Malheureuse nouvelle pour l'hippodrome d'Abbeville : à l'approche de sa première réunion majeure prévue pour le 14 mai, la société des courses a constaté des dégâts considérables causés par des sangliers sur la piste. De nombreuses zones de pelouse ont été retournées, créant des trous dangereux pour les jockeys et leurs chevaux. Par conséquent, la réunion a été annulée.
"C'est une catastrophe", s'attriste Dominique Delannoy, président de la société des courses de trot d'Abbeville, en observant les traces laissées par les sangliers. "Il y a des trous d'une dizaine de centimètres, il n'est pas envisageable de laisser des chevaux courir dans un champ aussi abîmé", déplore-t-il.

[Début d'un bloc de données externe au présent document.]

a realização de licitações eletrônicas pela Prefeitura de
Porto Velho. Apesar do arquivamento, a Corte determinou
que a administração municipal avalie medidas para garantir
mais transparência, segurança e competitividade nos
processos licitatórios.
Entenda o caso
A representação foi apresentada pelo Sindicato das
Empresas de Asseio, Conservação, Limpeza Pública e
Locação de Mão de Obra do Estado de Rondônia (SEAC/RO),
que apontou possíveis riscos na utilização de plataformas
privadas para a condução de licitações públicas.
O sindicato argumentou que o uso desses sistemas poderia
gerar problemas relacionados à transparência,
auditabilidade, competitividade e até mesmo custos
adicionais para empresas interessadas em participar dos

L'humidité favorable aux sangliers
La sécurité des jockeys et des chevaux étant primordiale, la décision d’annuler la réunion était inévitable. Dominique Delannoy note que, paradoxalement, l'hippodrome a également souffert de problèmes d'eau par le passé. "Il y a deux ans, après des travaux réalisés avec la mairie, nous avions amélioré la situation," indique-t-il.
Selon lui, les sangliers descendent des monts de Caubert, profitant de la tranquillité offerte par l'hippodrome pour se nourrir. Hubert Séré, porte-parole de la fédération des chasseurs de la Somme, partage son avis : "La pluviométrie récente a sûrement attiré les sangliers ici, car cela favorise l'apparition de vers de terre, alimentant leur présence."
Annuler le rendez-vous phare
Pour rectifier la situation, la société des courses doit désormais rétablir la piste dans les jours à venir. Des demandes ont été adressées à la mairie, propriétaire de l'hippodrome, pour obtenir des camions de terre ainsi que la réhausse d'un kilomètre de clôtures électriques afin de contenir les sangliers.
En termes de calendrier, la prochaine réunion est planifiée pour juillet, mais l'annulation de celle de mai est significative. "C'est l'un des deux événements majeurs, avec le Grand Prix d'Abbeville en septembre. Nous regrettons cette situation, car en juillet, la fréquentation est souvent plus faible", déplore Dominique Delannoy, conscient des implications financières. Il espère reprogrammer une réunion à la fin du mois d'août, mais cela dépendra de l'accord des fédérations compétentes et du ministère de l'Agriculture.
Bien que les coûts de réparation des dégâts ne devraient pas être trop élevés, cet incident aura des répercussions sur toute la saison à venir.